Several neighbors have called the Gazette to complain about the project, including Francisco Triana, who lives next door at 4 Peter Parley Road.

Triana said the project became an issue for neighbors when it first went through the zoning process three years ago. But, Triana said, they worked with the developer and thought they had come to an agreement where the historic legacy of the house would remain. He said according to the original plan, three decks would have been added and a couple of dormers.

“I couldn’t believe it,” Triana said about the house being demolished to its present state.

According to Dave Baron, chair of the Jamaica Plain Neighborhood Council’s Zoning Committee, neighbors and the developer had come to an agreement on a plan when it was under review in 2011. But the exact nature of that plan is unclear.

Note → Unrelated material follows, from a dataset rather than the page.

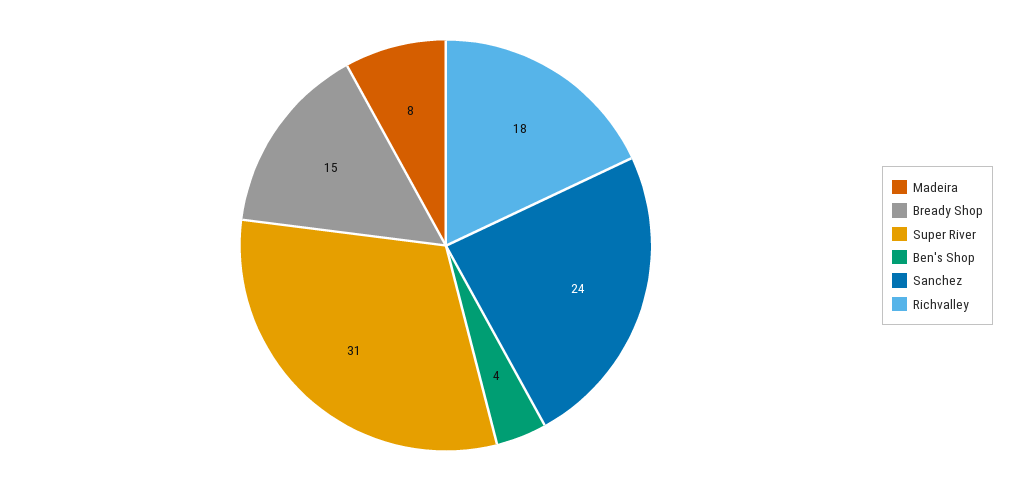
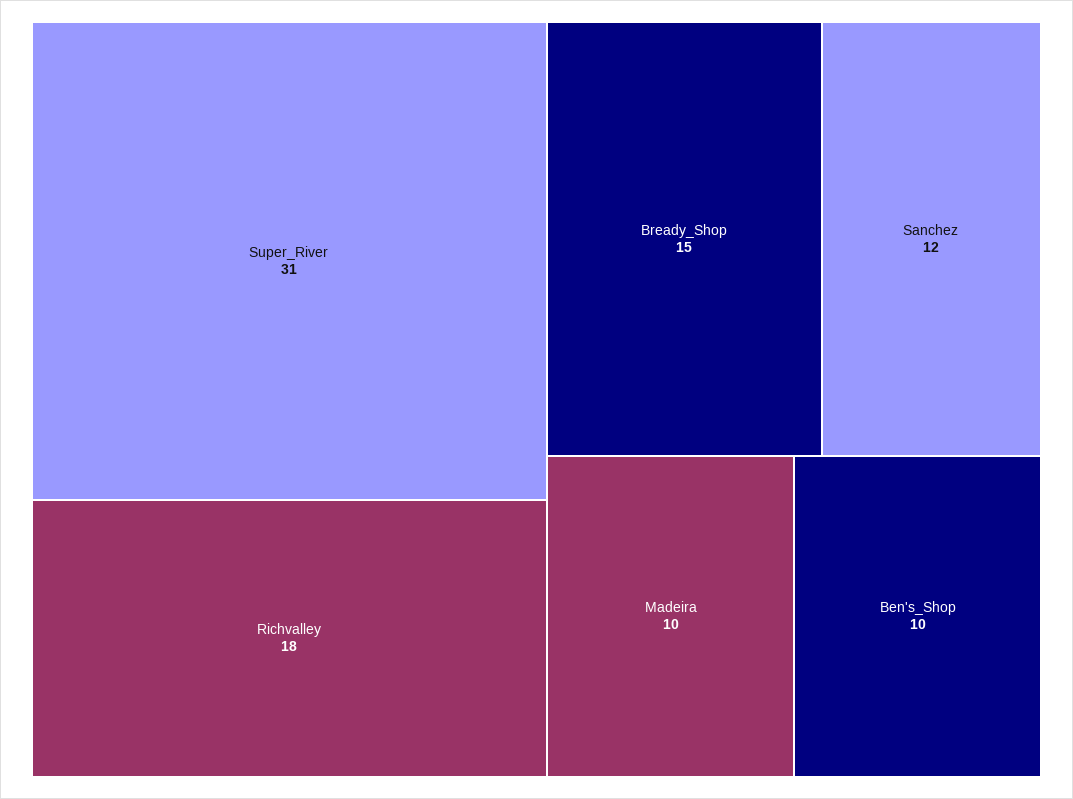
Madeira: 8 -> 10
Ben's Shop: 4 -> 10
Sanchez: 24 -> 12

Lisa Timberlake of the Inspectional Service Department (ISD) said the proposal went to the Zoning Board of Appeals (ZBA), which approved nine variances for the project. The ZBA asked the Boston Redevelopment Authority (BRA) for a design review, which it did and approved the plans, according to Timberlake and BRA spokesperson Melina Schuler.

Timberlake said ISD is “looking into the applicability of Article 85 for this project.” Article 85 means a review by the BLC on any project on a building more than 50 years of age for possible historic preservation, a step that seems not have been taken before permits were issued.

“A stop-work order may yet be issued,” said Timberlake.

BLC did not respond to a request for comment.

The name of the developer is unclear, but according to City documents, the owner is Stephen Pitrowski. A number for him could not be obtained.